- **GIVEN DATA**:

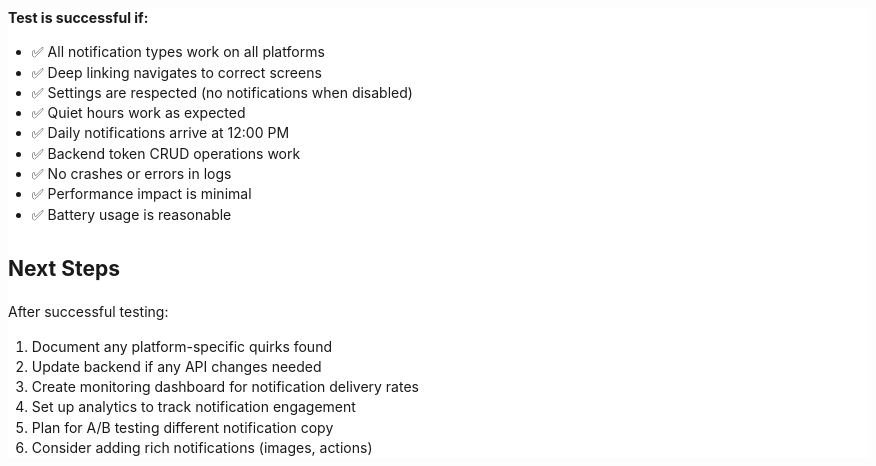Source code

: **Test is successful if:**
- ✅ All notification types work on all platforms
- ✅ Deep linking navigates to correct screens
- ✅ Settings are respected (no notifications when disabled)
- ✅ Quiet hours work as expected
- ✅ Daily notifications arrive at 12:00 PM
- ✅ Backend token CRUD operations work
- ✅ No crashes or errors in logs
- ✅ Performance impact is minimal
- ✅ Battery usage is reasonable

## Next Steps

After successful testing:
1. Document any platform-specific quirks found
2. Update backend if any API changes needed
3. Create monitoring dashboard for notification delivery rates
4. Set up analytics to track notification engagement
5. Plan for A/B testing different notification copy
6. Consider adding rich notifications (images, actions)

- **WHAT IS REQUIRED**: Show, from the records above, every line that includes "testing".

- **RESPONSE TO THIS TASK**:
After successful testing:
5. Plan for A/B testing different notification copy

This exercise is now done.